● To do:
Rewrite the beach-look passage from "There were several" down to "style, as have I.", changing "Hollister" to "Aeropostale" throughout that stretch.

● Text excerpt:
★ ★ ★ ★ ★
The Never-Been-to-California Beach Look
This look was a hangover from my high school days. I'm pretty sure I wore hemp and puka shells to low-key announce that I liked weed, Dave Matthews Band, and guys on skateboards.

There were several cultural influences at the time that reinforced my commitment to nature’s jewelry, though: The O.C. was in the middle of its run, and Hollister was threatening to destroy Abercrombie’s stronghold over East Coast youth. But on a personal level, I was very into beach vibes in the early 2000s. I listened to a ton of Sublime knock-off bands and vacationed "down the shore," returning to New York determined to keep that sandy, freedom feel alive at my Westchester college.

But I couldn’t quite fight off the influence of the East Coast — hence my pairing of the preppy Tiffany’s dog tag bracelet with a very chill California graphic tee, purchased at (you guessed it) Hollister. In the intervening years, teens have begun to reject logo tees (rightfully so), and Hollister has moved away from its ode-to-surf-culture style, as have I.
★ ★ ★ ★ ★
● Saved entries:

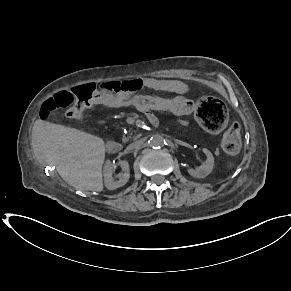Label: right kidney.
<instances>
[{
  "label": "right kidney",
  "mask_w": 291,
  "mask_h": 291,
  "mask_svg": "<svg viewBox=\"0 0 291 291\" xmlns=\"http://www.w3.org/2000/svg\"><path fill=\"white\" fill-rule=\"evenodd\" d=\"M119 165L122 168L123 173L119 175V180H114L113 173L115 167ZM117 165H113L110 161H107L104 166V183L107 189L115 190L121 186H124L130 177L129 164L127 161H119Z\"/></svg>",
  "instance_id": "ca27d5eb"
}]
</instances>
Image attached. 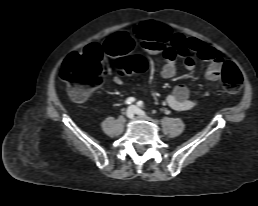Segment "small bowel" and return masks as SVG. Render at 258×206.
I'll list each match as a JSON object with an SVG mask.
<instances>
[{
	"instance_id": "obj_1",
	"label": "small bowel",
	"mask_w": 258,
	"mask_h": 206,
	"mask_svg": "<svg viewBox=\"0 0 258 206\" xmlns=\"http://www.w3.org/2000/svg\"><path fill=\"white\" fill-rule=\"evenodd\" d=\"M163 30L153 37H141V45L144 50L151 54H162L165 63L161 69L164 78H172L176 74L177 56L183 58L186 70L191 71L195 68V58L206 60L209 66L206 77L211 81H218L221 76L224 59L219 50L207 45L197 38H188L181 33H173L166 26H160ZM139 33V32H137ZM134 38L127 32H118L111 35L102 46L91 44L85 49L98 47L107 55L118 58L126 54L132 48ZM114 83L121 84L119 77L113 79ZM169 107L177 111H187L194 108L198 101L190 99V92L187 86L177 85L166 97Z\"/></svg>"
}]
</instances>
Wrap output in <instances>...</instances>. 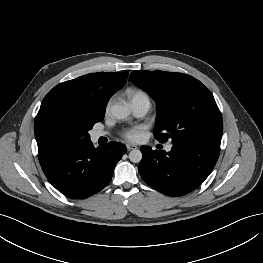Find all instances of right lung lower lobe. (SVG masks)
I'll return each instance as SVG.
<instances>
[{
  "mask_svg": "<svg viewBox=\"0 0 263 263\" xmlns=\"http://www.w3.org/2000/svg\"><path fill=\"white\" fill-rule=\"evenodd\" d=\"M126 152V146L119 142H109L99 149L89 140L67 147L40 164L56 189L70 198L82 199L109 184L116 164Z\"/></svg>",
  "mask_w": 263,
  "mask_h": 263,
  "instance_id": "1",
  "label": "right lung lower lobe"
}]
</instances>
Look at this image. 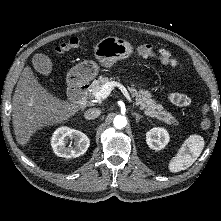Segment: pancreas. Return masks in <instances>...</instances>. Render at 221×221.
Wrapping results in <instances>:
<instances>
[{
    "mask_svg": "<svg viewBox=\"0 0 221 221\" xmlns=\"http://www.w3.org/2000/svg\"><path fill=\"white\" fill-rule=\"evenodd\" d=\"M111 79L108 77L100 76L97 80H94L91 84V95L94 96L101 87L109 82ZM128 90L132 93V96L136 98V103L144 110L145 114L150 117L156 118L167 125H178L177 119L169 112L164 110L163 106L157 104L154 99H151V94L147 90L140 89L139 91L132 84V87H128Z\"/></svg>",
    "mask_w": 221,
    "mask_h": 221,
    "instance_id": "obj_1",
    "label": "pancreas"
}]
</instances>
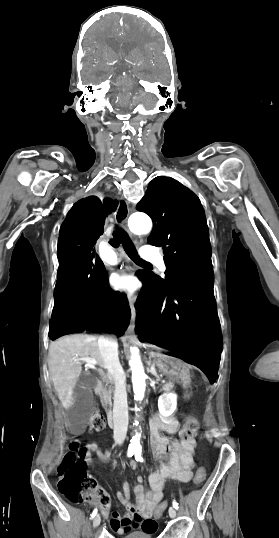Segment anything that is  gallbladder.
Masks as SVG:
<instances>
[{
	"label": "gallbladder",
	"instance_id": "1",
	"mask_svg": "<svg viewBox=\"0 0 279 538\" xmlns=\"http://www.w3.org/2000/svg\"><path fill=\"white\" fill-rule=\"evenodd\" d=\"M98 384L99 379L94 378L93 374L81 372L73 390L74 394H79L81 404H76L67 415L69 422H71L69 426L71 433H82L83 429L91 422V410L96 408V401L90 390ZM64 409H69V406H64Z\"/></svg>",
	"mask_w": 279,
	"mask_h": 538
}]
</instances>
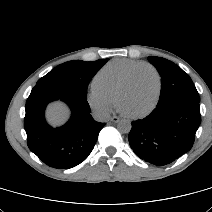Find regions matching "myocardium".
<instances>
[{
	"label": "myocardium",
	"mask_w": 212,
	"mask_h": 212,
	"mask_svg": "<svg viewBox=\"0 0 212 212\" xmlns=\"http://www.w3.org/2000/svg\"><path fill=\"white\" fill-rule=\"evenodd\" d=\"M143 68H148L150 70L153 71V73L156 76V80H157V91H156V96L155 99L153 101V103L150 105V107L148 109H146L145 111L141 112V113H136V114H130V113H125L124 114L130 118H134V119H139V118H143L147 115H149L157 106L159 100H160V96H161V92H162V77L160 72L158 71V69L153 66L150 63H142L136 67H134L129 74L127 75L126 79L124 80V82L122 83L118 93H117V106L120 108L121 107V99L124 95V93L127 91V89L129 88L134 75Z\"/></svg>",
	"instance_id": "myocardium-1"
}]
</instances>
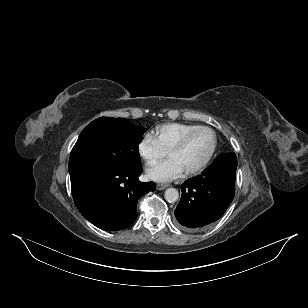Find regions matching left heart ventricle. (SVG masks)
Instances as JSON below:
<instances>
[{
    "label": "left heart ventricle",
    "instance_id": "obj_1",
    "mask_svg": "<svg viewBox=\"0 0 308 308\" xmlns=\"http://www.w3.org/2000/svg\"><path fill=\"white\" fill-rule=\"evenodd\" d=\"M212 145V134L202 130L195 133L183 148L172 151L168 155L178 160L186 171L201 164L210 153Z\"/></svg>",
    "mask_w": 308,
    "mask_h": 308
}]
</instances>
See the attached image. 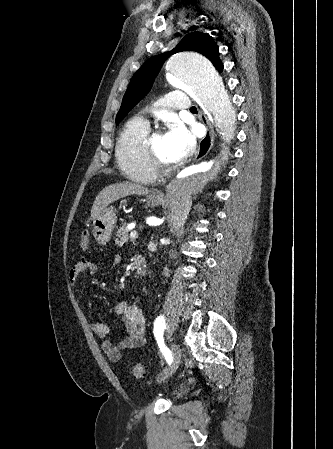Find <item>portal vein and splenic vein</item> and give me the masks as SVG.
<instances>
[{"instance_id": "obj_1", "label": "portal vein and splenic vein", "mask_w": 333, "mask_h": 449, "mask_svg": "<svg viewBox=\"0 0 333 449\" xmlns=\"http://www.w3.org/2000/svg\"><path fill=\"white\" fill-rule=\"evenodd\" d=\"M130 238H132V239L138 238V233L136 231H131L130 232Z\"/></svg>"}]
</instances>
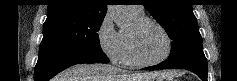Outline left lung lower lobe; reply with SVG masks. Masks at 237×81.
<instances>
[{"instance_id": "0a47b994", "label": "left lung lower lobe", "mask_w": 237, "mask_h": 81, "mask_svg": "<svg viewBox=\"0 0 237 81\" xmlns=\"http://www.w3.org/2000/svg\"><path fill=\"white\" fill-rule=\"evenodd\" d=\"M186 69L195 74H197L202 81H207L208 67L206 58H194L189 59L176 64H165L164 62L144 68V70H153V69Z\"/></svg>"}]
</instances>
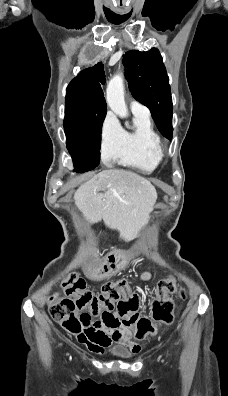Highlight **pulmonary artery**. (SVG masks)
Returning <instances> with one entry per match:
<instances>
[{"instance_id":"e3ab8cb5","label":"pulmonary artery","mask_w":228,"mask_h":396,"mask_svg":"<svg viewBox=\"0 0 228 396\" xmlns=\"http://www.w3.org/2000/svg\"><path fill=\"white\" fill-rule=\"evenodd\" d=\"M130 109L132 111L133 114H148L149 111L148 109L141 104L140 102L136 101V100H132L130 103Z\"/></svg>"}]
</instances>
★ ★ ★ ★ ★
● Final answer:
There were several cultural influences at the time that reinforced my commitment to nature’s jewelry, though: The O.C. was in the middle of its run, and Aeropostale was threatening to destroy Abercrombie’s stronghold over East Coast youth. But on a personal level, I was very into beach vibes in the early 2000s. I listened to a ton of Sublime knock-off bands and vacationed "down the shore," returning to New York determined to keep that sandy, freedom feel alive at my Westchester college.

But I couldn’t quite fight off the influence of the East Coast — hence my pairing of the preppy Tiffany’s dog tag bracelet with a very chill California graphic tee, purchased at (you guessed it) Aeropostale. In the intervening years, teens have begun to reject logo tees (rightfully so), and Aeropostale has moved away from its ode-to-surf-culture style, as have I.